Microbial Bioremediation of Feather Waste for Keratinase Production: An Outstanding Solution for Leather Dehairing in Tanneries

Mursheda Akhter  1 Lolo Wal Marzan  1 Yasmin Akter  1 Kazuyuki Shimizu  2   3
Affiliations

Microbial Bioremediation of Feather Waste for Keratinase Production: An Outstanding Solution for Leather Dehairing in Tanneries

Mursheda Akhter et al. Microbiol Insights. .

Abstract

In leather industries and tanneries, large amount of wastes has been disposed; which polluting water, soil, and atmosphere and causing serious human health problems. In particular, chemical dehairing process of leather industries produces fair amount of toxic wastes.

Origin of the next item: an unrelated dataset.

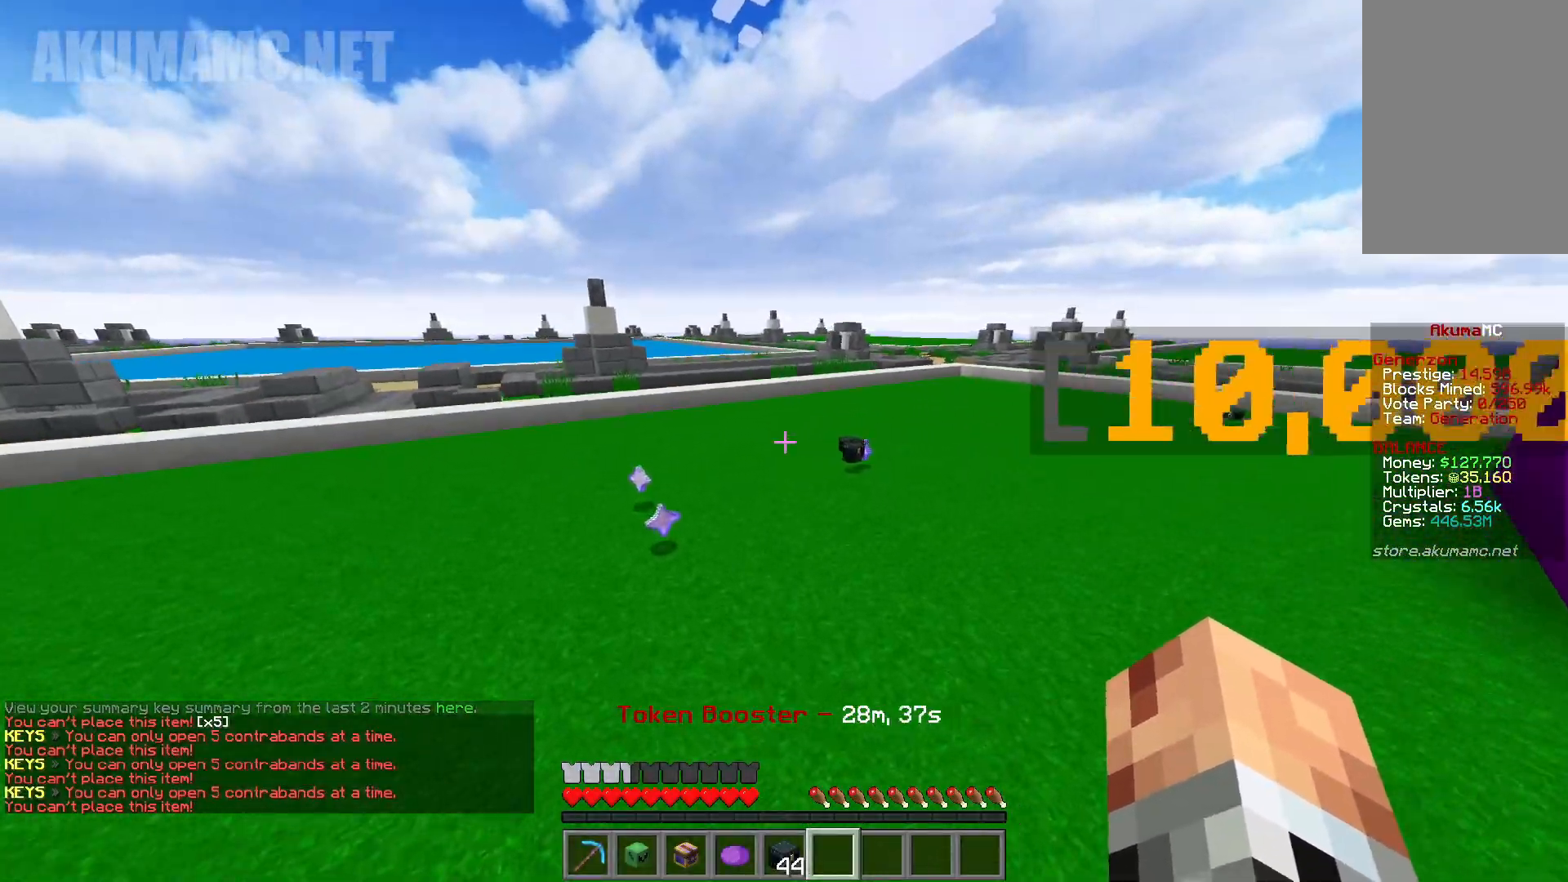
{"keys": ["w"], "mouse": [], "events": [[67, "a", "up"]]}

It is, thus, urgently needed to use alternative processes free from pollution. As more than 90% of keratin is contained in feather, it is desirable to develop bioremediation process using keratinolytic microorganisms. In the present investigation, therefore, we first identified Bacillus cereus and Pseudomonas sp. to be able to produce keratinase. Then, the optimization was performed to maximize the keratinase activity with respect to cultivation temperature, pH, and incubation time. Moreover, the effects of metal ions and various substrates on keratinase activity were also investigated. The result indicates that keratinase activity became maximum at 50°C for both strains, whereas the optimal pH was 10.0 for B. cereus and 7.0 for Pseudomonas sp. The highest keratinase activity of 74.66 ± 1.52 U/mL was attained by B. cereus, whereas 57.66 ± 2.52 U/mL was attained by Pseudomonas sp. Enzymatic dehairing efficiency of leathers was also compared with chemical dehairing (Na2S and CaO), where complete dehairing was achieved by treating them with crude keratinase. Partial enzyme purification was performed by acetone precipitation. Batch cultivation of B. cereus using 1 L fermentor indicates a potential candidate for large-scale keratinase production. Thus, keratinase enzyme by degrading poultry wastes (feather) can be an alternative approach to chemical dehairing in leather industries, thus preventing environmental pollution through bioremediation.

Keywords: Bacillus cereus; Pseudomonas sp.; bioremediation; fermentation; keratinase; leather dehairing.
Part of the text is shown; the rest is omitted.